The figure below shows the Test-MSE against $\lambda $, the penalty term. There are two minima, one very close to 0 and the other at around 7.
These are made-up data I wanted to use in an introductory class about the Ridge regression. I did not expect to find two minima. My questions:
- Do multiple minima often arise in practice?
- Is there a standard way to discard one of the minima? (Stata, for example, only reports the larger of the two minima.)

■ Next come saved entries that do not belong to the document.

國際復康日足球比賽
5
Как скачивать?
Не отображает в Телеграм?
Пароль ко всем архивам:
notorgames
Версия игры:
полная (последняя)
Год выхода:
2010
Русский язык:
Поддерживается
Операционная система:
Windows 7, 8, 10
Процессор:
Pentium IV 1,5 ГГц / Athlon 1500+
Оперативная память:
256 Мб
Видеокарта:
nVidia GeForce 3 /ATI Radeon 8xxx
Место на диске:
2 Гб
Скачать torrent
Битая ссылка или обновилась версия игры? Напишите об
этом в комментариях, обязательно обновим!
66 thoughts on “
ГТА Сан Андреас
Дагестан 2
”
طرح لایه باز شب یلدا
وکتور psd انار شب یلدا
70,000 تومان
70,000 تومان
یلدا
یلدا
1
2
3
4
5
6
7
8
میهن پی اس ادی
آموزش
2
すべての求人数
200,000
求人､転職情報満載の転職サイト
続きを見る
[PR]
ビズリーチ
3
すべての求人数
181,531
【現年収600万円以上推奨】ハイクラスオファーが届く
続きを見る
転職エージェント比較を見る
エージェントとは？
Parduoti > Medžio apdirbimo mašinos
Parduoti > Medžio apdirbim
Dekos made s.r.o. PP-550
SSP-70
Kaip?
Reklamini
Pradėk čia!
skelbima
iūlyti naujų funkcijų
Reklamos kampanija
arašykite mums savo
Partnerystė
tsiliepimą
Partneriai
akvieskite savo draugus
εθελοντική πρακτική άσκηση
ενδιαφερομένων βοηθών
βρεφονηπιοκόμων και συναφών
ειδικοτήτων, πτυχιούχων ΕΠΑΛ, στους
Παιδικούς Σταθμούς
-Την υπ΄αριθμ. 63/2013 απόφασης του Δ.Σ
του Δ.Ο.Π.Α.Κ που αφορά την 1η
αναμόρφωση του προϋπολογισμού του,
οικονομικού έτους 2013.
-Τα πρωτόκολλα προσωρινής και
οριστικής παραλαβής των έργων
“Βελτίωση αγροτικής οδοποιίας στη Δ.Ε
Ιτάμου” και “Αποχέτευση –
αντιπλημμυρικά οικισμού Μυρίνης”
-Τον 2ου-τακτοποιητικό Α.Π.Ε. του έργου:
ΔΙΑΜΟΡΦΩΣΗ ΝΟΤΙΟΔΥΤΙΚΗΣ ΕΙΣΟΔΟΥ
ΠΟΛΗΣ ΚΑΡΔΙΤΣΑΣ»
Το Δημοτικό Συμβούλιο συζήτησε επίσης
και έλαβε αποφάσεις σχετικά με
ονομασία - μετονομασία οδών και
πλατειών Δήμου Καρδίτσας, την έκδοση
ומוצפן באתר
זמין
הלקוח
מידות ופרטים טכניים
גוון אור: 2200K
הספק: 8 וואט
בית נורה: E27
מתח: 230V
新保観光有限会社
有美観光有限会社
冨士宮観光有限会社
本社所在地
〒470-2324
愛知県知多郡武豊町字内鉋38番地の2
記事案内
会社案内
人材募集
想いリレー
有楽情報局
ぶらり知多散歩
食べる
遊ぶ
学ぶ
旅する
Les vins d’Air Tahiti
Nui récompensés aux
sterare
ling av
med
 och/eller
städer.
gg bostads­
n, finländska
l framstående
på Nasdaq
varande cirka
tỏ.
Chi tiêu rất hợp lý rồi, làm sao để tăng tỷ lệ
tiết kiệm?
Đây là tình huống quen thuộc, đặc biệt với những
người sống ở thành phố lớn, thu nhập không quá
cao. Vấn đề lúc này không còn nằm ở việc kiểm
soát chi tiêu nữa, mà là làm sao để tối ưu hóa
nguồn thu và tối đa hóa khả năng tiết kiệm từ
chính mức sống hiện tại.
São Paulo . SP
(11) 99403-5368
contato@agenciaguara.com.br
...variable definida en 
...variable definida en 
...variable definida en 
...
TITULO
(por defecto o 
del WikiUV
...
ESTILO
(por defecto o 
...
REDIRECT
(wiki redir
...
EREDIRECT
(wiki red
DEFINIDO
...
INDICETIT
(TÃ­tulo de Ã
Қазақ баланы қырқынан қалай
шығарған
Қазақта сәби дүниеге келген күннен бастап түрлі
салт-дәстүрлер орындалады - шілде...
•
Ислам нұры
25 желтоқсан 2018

- There seems to be a theoretical result that states that the ridge loss function is strictly convex (on page 17, https://arxiv.org/pdf/1509.09169;Lecture refers to a theorem by Fletcher (2008) and states that the ridge estimator is a global minimum). What assumptions are violated in this example so that the theorem does not apply?
Related question: Can cross validation MSE have multiple minima as function of lambda?
Below the data and Matlab code. Note: this is not meant to be good programming. The students have no experience with programming.
% Generate data
X = [3, 3
1.1 .9
-2.1 -1.9
-2 -2];
y = [1 1 -1 -1]';
[n,p] = size(X);
%% Partition data into 4 folds (with four observations, this corresponds to LOO)
K = 4;
cv = cvpartition(numel(y), 'kfold',K);
%% Loop over lambda
j = 1;
for lambda = 0:0.01:12
mse_OLS = zeros(K,1);
for k=1:K
% training/testing indices for this fold
trainIdx = cv.training(k);
testIdx = cv.test(k);
% train Ridge
pseudo = sqrt(lambda) * eye(p);
Zplus = [X(trainIdx,:);pseudo];
yplus = [y(trainIdx);zeros(p,1)];
b_Ridge = Zplus\yplus;
% compute mean squared error
mse_Ridge(k) = mean((y(testIdx) - X(testIdx,:)*b_Ridge).^2);
end
% average RMSE across k-folds
lambda_vector(:,j) = lambda;
b_Ridge_vector(:,j) = ((((X')*X + lambda*eye(p)))^(-1))*(X')*y;
avrg_rmse_Ridge(:,j) = mean(sqrt(mse_Ridge));
j = j+1;
end
[M,I] = min(avrg_rmse_Ridge)
lambda_opt = lambda_vector(I)
end of code